An earlier version of this article erroneously said the ordinance was passed into law on Tuesday, Sept. 17, not that it completed the first of three public readings required by law. The online version of the article has been corrected to fix this error.
WASHINGTON — City council members have completed the first round of approval votes on new rules for Washington residents parking in their yards last week.
The city code amendment limits off-street parking to 24 hours at a time in front yards, but would allow vehicles to stay on concrete, asphalt or gravel parking pads in side and backyards indefinitely. Vehicles in driveways would not be subject to the restrictions. The changes would also require that vehicles have current registrations and be capable of moving forward or backward to classify as “operable.”
“I do think this is a balance,” City Administrator Joe Gaa said. “When we’re looking out our doors and windows, we don’t want to see a sea of cars or gravel covering a parking lot or yard, but we want to give people the right to use their property … there’s no way to make a perfect ordinance, but I do think this is fair.”
The ordinance reflects concerns by some community members that previous proposals, which would have limited the number and type of certain vehicles parked in yards, were too strict. It also revised an earlier proposal with a 72-hour time limit for vehicles parked in yards, which city officials said would be unenforceable.
The ordinance passed its first reading in a unanimous vote. It is scheduled for a second reading Tuesday, Oct. 1.
Some community members said the proposal left their concerns unaddressed.
Discussions of the first versions of Washington’s latest ordinance started early this year, when residents Bob and Mary Ann Minick complained of a neighbor whose trailers, parked in a backyard, ruined the view out their living room window.
While they said they appreciated that front yard parking now has limits, Minicks remain unsatisfied with the new city ordinance’s limits. They said without putting a cap on the number of trailers a property can park, the new law did nothing to remedy their complaints.

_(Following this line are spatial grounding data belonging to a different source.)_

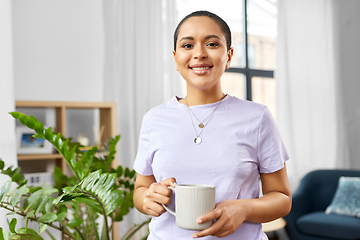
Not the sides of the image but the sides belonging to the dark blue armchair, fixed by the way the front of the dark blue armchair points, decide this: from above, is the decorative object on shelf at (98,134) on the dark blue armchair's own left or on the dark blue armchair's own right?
on the dark blue armchair's own right

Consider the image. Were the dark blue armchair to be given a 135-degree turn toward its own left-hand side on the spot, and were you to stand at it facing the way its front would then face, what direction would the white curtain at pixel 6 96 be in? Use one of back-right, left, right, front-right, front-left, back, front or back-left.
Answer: back

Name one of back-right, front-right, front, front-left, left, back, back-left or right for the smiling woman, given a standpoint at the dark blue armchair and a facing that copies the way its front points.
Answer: front

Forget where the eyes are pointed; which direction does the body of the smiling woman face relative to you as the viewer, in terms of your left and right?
facing the viewer

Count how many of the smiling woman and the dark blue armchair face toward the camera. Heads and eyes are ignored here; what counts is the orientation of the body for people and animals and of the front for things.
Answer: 2

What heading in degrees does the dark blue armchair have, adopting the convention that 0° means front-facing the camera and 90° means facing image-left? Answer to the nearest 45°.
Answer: approximately 0°

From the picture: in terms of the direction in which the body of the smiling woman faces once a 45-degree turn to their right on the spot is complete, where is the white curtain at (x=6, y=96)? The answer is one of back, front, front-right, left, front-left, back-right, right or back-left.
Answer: right

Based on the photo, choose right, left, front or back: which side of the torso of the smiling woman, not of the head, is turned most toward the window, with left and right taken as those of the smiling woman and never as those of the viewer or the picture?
back

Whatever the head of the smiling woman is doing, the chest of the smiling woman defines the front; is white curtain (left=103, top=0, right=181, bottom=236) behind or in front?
behind

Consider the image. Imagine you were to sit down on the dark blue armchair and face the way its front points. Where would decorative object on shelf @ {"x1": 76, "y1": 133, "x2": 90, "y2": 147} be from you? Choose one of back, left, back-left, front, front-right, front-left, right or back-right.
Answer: front-right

The family has claimed at several council meetings that elements of the now-finalized ordinance would allow Washington homeowners to turn their yards into parking lots, or makeshift scrapyards.
“We don’t expect that our neighbor’s going to do that, but this is an issue that covers our whole town,” Bob Minick said after last week’s meeting. “All you have to do is put some gravel down.”
Gaa said he didn’t expect that to become an issue.
“I think the biggest thing is for us to enforce the junk vehicle ordinance a little bit more,” he said. “I don’t think operable vehicle parking is as much of a scare.”
Another community member, Bernard Singleton, has argued that city code should prevent large campers and motor homes from parking in town on any surface, claiming they block sight lines more than most fences, which do have a height limit.
While a similar reform was included in the yard parking changes’ first proposal in February, it has long since been scrapped. Community members at the time said they lacked other places to park their recreational vehicles.
“I do not like being able to park motor homes and camping trailers in a front yard or driveway,” he said.